There were many defeats along the way, but every defeat only spurred me to work harder and become better at my craft. Injuries also played a part, and again the same resolve helped me bounce back.
Where I suppose I lacked the most was in support that I got to help me pursue my dream. Tennis and travelling to play tournaments is expensive, and I received no sponsorship or help from any company or government – it was only my parents savings which helped me reach a level where I could play and stand on my own two feet, and eventually pay my own bills. The first time I received any money from the government was after I won an Asian Games Medal. But I never played for the money, I played because it was my passion, my dream – and the fact that it helped me pay my bills also never hurt.
“Dreams do come true if you work towards them with every ounce of energy you have”
There were many losses, but I never felt defeated; there were many injuries, but I never felt hurt; every time I got knocked down I chose to stand up again and fight, as that was the only way forward. I remember in 1998 during the semi-finals of the National Championship I was leading 6-4, 5-4, 30-15, when I fell down and broke my ankle and was out of the game for four months. It was especially hard, as not only was I not able to win the Nationals that year, but also the two finalists were going to be selected to represent India at the Asian Games that year, an opportunity I missed. I did go on to play in the 2002 Asian Games and I won a Bronze Medal for the country.
In the year 2000 I made my Davis Cup Debut against South Korea in my hometown of Delhi. In 1991, I was a ball boy when India played South Korea in Davis Cup in Delhi, Ramesh Krishnan and Leander Paes played for India and in 2000 I made my debut on the same court, playing alongside Leander Paes in a must-win match for us; Ramesh Krishnan was our Davis Cup Captain. Dreams do come true if you work towards them with every ounce of energy you have.
In 2001, I suffered a knee injury which kept me out of the game for six months. Most people thought my career was over, but they did not know my resolve. After healing myself I returned to tennis and had some of my best results over the next five years, which included the Asian Games Medal, National Championship and many international tournament victories. I finally had to retire in early 2007 as my dust allergy flared up due to the construction for the 2010 Commonwealth Games in Delhi and I had to stop playing professionally. That was a tough pill to swallow as I wasn’t ready to retire; I knew I had a lot more tennis left in me, but alas, on medical advice I had to stop.
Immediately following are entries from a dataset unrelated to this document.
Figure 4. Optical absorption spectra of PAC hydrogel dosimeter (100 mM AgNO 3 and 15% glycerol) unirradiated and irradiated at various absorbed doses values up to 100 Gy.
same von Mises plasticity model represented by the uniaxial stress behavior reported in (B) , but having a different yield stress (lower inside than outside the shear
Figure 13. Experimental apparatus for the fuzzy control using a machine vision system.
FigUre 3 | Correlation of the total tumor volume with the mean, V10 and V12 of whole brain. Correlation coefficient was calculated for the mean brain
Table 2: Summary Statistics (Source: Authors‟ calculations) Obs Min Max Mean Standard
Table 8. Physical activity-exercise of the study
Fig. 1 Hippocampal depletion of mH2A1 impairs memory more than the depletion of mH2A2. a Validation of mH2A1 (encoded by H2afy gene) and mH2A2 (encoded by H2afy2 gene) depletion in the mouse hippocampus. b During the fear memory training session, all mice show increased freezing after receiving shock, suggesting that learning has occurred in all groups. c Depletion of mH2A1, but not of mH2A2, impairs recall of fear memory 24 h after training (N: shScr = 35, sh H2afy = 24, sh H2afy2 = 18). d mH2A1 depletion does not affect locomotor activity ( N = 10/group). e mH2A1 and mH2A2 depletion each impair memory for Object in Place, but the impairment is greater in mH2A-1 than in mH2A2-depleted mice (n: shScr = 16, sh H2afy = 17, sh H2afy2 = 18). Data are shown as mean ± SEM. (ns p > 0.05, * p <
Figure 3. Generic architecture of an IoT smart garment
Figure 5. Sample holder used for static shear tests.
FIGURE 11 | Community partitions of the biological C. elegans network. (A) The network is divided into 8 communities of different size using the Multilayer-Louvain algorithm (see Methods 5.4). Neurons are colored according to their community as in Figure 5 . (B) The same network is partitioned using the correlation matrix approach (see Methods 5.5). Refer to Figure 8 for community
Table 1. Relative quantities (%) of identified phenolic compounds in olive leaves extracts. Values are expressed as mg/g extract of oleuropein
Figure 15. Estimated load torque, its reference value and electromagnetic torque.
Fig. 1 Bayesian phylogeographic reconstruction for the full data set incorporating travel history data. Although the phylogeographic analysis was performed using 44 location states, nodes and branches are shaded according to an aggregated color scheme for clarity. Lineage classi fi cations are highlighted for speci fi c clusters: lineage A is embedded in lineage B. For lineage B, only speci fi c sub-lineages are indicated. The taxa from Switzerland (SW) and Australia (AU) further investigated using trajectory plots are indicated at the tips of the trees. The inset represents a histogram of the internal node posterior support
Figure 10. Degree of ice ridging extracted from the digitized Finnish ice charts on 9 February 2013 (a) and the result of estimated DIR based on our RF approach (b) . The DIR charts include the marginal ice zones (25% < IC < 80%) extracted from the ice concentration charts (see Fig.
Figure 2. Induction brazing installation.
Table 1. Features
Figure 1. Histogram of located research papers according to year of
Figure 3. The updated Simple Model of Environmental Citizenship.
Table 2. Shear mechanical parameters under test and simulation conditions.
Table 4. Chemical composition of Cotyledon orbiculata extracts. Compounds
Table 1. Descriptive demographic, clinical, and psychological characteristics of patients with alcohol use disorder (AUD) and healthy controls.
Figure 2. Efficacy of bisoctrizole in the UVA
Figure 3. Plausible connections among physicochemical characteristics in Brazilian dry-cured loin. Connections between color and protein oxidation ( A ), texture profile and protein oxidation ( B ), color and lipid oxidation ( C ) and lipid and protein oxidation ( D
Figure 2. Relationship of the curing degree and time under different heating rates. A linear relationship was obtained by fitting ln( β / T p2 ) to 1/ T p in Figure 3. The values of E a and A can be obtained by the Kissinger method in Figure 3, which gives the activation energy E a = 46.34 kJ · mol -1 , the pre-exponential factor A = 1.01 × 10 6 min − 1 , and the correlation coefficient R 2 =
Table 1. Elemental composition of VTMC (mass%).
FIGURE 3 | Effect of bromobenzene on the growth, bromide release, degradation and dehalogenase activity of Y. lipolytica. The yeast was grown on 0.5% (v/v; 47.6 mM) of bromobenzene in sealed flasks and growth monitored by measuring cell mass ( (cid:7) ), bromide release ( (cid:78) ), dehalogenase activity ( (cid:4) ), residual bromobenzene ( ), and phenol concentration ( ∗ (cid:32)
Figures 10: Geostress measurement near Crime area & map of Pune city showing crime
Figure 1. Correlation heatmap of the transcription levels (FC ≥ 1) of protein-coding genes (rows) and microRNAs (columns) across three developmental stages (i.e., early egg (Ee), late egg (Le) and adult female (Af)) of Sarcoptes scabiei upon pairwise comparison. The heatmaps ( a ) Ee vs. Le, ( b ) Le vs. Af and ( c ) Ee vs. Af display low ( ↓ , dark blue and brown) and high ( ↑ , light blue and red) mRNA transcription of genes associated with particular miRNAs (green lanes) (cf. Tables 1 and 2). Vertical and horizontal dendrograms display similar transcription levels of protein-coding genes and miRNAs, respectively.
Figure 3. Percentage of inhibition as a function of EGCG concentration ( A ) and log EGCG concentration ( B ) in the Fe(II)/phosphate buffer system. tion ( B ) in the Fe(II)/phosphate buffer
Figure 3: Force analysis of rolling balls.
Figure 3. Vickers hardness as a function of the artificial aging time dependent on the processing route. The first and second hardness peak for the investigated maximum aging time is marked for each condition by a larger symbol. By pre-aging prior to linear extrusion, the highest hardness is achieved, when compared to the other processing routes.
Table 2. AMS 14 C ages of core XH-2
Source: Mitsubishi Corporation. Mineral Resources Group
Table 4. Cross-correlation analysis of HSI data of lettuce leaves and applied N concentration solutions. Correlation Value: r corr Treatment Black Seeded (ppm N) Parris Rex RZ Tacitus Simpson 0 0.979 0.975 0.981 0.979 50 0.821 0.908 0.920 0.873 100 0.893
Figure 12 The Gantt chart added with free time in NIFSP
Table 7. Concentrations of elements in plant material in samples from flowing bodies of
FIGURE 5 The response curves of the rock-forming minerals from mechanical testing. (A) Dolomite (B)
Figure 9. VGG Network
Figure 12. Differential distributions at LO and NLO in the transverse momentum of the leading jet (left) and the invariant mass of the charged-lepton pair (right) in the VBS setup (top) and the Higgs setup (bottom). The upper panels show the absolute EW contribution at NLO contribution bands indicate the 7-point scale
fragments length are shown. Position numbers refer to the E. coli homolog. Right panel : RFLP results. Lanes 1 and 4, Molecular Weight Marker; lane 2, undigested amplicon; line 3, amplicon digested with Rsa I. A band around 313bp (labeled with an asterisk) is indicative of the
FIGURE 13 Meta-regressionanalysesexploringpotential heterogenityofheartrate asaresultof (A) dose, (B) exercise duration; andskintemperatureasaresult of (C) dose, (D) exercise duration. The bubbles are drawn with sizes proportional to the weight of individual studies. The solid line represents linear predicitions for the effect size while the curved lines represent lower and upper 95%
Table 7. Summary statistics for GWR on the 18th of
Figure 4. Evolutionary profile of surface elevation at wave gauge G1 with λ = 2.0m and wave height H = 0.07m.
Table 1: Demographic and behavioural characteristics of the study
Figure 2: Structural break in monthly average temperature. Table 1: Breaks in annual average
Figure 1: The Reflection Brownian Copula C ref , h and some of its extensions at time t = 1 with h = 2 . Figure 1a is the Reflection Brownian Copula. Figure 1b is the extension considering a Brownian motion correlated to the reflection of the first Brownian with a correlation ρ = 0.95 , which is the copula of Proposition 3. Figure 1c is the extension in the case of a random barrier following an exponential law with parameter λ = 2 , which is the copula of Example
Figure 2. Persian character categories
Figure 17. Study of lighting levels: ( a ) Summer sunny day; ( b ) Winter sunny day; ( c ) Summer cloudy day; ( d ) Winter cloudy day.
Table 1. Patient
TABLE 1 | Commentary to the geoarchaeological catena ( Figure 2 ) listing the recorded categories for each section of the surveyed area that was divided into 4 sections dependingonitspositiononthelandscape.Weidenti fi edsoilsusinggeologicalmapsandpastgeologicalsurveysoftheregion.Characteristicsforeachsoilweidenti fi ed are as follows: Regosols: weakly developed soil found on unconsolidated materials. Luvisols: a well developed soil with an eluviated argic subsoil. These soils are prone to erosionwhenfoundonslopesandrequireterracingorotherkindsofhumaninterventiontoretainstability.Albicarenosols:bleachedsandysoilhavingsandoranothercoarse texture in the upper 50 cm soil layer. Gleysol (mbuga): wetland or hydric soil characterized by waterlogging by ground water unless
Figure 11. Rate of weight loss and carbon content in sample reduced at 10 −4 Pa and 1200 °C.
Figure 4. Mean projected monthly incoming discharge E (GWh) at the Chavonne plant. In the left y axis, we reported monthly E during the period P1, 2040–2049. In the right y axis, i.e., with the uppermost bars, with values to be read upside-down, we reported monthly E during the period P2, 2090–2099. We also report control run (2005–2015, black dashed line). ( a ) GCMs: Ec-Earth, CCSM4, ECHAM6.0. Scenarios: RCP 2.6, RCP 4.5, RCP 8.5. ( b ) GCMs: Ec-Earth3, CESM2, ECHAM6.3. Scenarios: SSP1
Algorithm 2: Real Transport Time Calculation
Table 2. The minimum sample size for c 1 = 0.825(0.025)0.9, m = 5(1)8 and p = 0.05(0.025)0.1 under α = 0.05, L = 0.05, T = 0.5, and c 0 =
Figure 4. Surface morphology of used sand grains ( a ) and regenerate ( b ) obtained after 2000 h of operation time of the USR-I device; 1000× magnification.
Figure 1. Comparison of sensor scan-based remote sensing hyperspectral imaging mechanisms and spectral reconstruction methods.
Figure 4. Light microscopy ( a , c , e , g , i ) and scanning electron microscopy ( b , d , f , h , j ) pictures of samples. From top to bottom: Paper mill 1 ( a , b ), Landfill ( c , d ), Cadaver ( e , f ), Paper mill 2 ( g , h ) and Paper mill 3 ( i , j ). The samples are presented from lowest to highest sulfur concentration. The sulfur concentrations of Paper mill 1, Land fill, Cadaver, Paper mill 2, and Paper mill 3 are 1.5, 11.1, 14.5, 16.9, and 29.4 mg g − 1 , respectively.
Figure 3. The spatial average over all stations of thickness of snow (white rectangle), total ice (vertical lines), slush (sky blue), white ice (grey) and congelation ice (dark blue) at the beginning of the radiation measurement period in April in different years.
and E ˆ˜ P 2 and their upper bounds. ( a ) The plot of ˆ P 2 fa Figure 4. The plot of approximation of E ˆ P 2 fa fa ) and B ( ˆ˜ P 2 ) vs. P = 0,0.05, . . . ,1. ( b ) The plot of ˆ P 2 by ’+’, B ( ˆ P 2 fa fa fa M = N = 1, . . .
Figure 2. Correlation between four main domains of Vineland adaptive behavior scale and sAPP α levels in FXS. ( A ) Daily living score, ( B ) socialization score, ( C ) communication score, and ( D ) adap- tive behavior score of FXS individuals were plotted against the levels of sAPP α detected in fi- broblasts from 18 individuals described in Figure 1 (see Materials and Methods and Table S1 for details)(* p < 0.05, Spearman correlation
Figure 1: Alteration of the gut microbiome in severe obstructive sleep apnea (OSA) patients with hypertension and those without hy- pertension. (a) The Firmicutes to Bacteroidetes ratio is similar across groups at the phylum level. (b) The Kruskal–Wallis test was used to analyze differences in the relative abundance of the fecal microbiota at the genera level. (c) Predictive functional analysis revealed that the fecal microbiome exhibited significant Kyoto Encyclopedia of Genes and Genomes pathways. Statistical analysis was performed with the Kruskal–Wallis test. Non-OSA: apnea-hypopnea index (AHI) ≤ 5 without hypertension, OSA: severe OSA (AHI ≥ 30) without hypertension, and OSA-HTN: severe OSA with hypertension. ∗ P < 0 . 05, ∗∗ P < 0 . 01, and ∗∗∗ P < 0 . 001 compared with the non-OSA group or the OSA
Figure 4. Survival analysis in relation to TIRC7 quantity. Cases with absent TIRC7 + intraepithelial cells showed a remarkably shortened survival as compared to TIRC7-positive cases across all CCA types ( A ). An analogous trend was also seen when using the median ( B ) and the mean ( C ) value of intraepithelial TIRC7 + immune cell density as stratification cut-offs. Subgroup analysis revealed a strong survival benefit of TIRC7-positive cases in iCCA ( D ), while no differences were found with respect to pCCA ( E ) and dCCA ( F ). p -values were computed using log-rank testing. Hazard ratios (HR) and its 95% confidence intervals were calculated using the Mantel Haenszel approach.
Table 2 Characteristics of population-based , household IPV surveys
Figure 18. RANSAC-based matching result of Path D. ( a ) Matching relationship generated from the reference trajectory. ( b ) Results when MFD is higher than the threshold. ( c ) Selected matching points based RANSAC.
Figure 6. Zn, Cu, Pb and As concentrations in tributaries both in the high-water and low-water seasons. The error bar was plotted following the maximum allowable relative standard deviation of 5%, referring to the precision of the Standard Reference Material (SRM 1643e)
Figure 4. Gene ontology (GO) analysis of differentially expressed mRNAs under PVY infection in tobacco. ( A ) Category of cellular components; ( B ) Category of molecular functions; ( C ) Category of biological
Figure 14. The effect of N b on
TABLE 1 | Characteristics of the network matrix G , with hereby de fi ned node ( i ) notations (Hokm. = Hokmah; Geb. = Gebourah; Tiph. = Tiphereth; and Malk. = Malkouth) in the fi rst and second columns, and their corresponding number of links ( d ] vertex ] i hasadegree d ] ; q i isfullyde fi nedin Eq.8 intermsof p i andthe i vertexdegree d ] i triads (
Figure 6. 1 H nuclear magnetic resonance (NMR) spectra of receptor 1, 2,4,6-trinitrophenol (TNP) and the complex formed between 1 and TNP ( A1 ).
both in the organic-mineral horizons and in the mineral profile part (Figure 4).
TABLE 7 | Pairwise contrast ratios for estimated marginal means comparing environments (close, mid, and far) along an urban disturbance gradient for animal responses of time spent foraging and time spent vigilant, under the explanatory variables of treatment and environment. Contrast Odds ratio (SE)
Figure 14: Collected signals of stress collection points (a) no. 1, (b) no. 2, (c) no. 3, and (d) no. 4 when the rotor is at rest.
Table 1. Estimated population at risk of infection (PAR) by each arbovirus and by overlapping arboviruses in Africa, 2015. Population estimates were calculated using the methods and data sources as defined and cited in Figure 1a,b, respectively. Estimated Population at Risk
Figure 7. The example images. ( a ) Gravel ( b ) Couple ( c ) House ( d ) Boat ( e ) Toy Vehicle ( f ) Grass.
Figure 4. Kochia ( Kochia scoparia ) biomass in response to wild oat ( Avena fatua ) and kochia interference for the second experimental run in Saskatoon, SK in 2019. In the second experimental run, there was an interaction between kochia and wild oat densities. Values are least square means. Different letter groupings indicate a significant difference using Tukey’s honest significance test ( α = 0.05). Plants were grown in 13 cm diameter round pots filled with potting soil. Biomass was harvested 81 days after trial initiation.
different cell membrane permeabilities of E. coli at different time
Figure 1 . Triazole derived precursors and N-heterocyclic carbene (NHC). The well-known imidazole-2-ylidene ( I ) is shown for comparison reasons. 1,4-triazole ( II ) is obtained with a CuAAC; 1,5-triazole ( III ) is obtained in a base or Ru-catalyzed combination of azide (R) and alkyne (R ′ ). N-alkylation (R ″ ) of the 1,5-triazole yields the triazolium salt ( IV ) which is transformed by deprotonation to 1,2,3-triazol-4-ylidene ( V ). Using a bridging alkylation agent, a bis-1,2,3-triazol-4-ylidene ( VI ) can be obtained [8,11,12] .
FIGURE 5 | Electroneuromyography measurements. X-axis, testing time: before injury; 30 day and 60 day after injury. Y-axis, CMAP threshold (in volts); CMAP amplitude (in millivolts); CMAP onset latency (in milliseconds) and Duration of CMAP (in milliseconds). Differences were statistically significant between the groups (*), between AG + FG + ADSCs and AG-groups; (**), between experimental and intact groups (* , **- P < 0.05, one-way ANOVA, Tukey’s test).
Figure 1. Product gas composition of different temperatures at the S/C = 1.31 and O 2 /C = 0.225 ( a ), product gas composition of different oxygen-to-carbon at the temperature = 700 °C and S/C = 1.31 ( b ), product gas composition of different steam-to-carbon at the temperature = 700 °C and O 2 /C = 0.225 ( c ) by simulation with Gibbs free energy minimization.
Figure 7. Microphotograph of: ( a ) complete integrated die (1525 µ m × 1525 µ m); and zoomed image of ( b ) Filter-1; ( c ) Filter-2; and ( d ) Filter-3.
Since 2008 I have been mentoring and coaching youngsters who want to go down the same path as me and pursue tennis as a profession. I was appointed Indian Captain for the Junior Davis Cup Team in 2010 and in the six years I captained the team, I was able to take our team to the World Group, where only 16 teams from all over the world compete. We qualified from our Asia Oceania Group and some of those youngsters today are representing India in the Davis Cup.
In 2019, I was appointed Captain of the Indian Fed Cup Team, a huge honour and a big responsibility. Our team had never ever been able to make it to the World Group Play-Offs. In 2020, we have done it and have become the first Indian team ever to qualify for the World Group Play-Offs. It’s a big stepping stone for women’s tennis in India and I am sure it will give a big boost to all the women and young girls who aspire to pursue tennis. It has been a shot in the arm for Indian tennis in general.
To everyone who wants to succeed in sport, in life, I say: your will has to be greater than your skill. Chase your dreams with everything in your powers and enjoy the journey. You may succeed, you may not succeed in achieving your dream, but you will always know that you gave it your best!